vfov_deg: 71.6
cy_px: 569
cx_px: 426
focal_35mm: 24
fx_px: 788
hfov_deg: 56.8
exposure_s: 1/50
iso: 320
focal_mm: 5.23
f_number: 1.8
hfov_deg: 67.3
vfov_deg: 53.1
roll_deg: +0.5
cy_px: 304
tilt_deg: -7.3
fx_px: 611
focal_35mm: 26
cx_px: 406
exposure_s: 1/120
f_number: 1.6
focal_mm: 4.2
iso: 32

...

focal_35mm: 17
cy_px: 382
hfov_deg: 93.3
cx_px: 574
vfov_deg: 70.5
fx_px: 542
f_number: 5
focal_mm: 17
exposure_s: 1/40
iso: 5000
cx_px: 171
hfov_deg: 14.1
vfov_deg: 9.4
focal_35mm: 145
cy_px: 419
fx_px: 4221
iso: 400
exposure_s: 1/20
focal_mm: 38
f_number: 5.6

What to produce -
Go through the listing above and write out exactly the lines starting with the one holding "vfov_deg: 71.6" and running through the one holding "exposure_s: 1/120", ends included, and no others.

Expected answer -
vfov_deg: 71.6
cy_px: 569
cx_px: 426
focal_35mm: 24
fx_px: 788
hfov_deg: 56.8
exposure_s: 1/50
iso: 320
focal_mm: 5.23
f_number: 1.8
hfov_deg: 67.3
vfov_deg: 53.1
roll_deg: +0.5
cy_px: 304
tilt_deg: -7.3
fx_px: 611
focal_35mm: 26
cx_px: 406
exposure_s: 1/120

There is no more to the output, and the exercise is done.